To work around this, VMs such as QEMU/KVM provide several ways keep track of time whilst sacrificing little performance.
KVM_HC_CLOCK_PAIRING
This hypercall is used to get the parameters to calculate a host's clock (KVM_CLOCK_PAIRING_WALLCLOCK for CLOCK_REALTIME).
The host copies the following structure to a physical address given by the guest:
struct kvm_clock_pairing {
s64 sec;
s64 nsec;
u64 tsc;
u32 flags;
u32 pad[9];
};
A hypercall is performed with the `vmcall` instruction. On KVM, RBX, RCX, RDX and RSI are used for arguments, RAX as the hypercall number and as the return value. No other registers are clobbered (unless explicitly noted).

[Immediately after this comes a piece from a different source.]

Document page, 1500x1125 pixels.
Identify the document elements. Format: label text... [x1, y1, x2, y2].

For example, calling KVM_HC_CLOCK_PAIRING can be done as follows on x86_64:
; rdi: physical address to copy structure to
; rsi: clock type (KVM_CLOCK_PAIRING_WALLCLOCK = 0)
kvm_hc_clock_pairing:
mov eax, 9 ; KVM_HC_CLOCK_PAIRING
mov rbx, rdi
mov rcx, rsi
vmcall
ret
pvclock
pvclock is a simple protocol and the fastest way to properly track system time in a VM.

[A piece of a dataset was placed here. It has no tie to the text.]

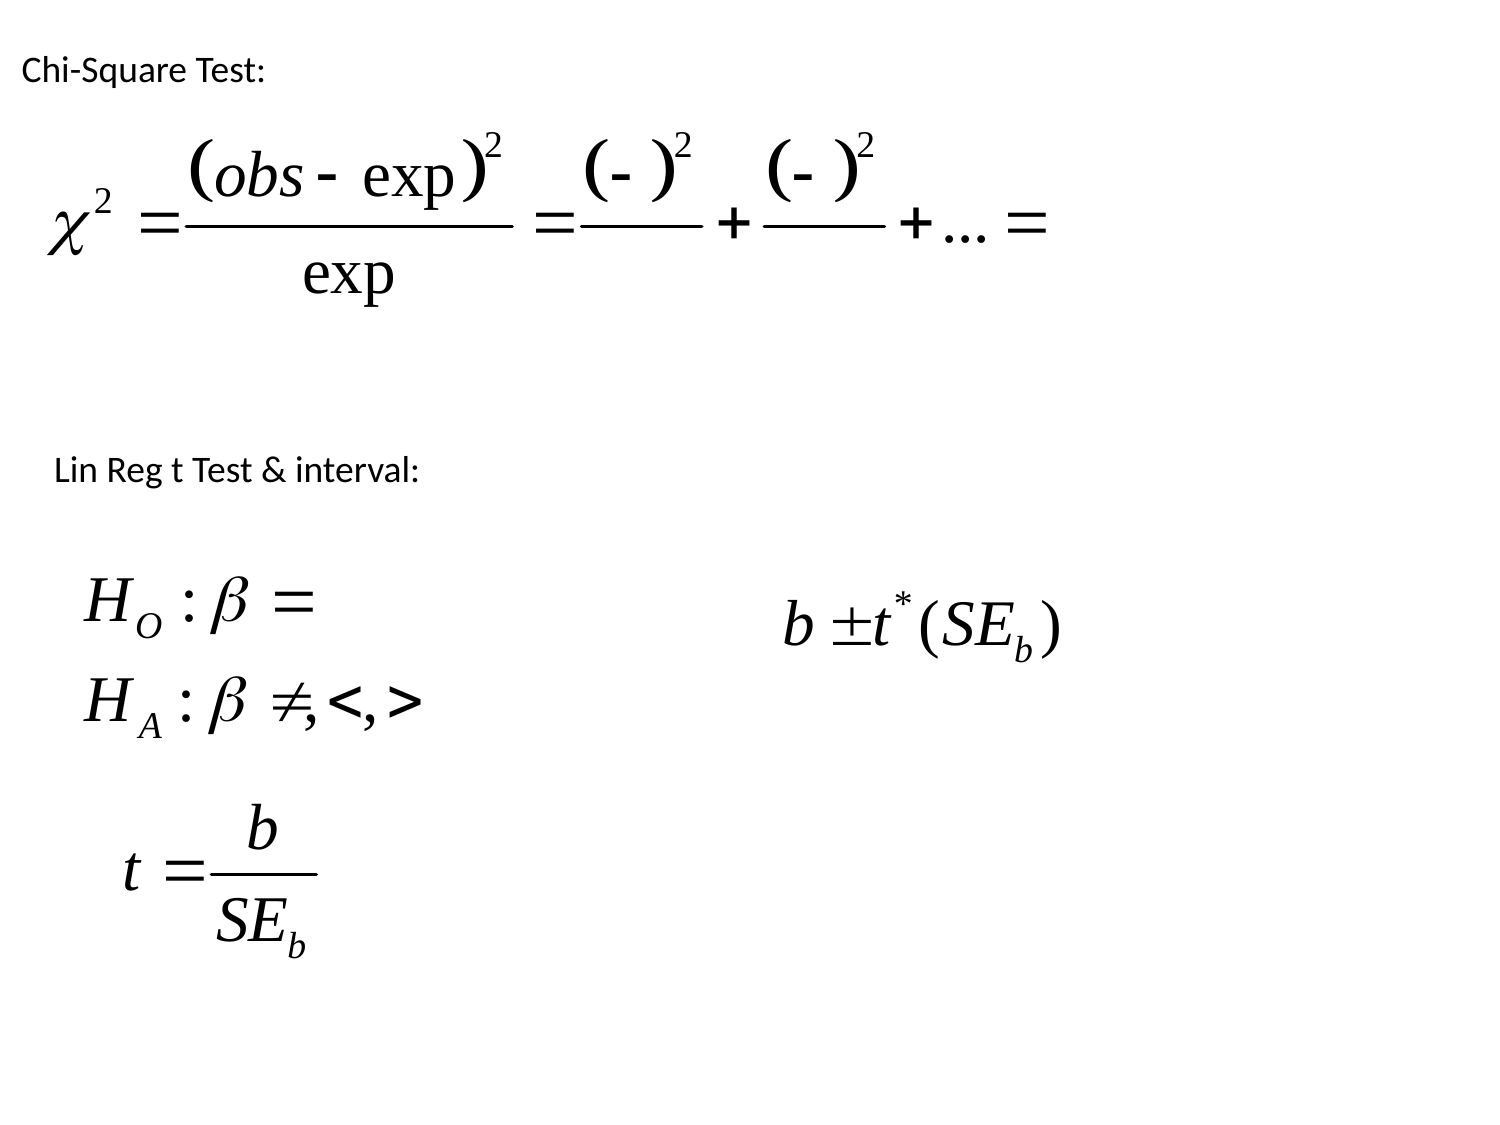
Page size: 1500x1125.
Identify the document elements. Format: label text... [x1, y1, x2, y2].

To use it, write a 64-bit 4-byte aligned physical address with bit 0 set to 1 to MSR_KVM_SYSTEM_TIME_NEW (0x4b564d01).
The presence of this MSR is indicated by bit 3 in EAX from leaf 0x4000001 of CPUID.
The host will write the following structure to this address:
struct pvclock_vcpu_time_info {
u32 version;
u32 pad0;
u64 tsc_timestamp;
u64 system_time;
u32 tsc_to_system_mul;
s8 tsc_shift;
u8 flags;
u8 pad[2];
};
The host will automatically update this structure when necessary (e.g. when finishing a migration).
The system time in nanoseconds is calculated as such:
time = rdtsc() - tsc_timestamp
if (tsc_shift >= 0)
time <<= tsc_shift;
else
time >>= -tsc_shift;
time = (time * tsc_to_system_mul) >> 32
time = time + system_time
The version field is used to detect when the structure has been / is being updated. If the version is odd an update is in progress and the guest must not read the other fields yet.
Hyper-V TSC page
struct ms_hyperv_tsc_page {
volatile u32 tsc_sequence;
u32 reserved1;
volatile u64 tsc_scale;
volatile s64 tsc_offset;
u64 reserved2[509];
};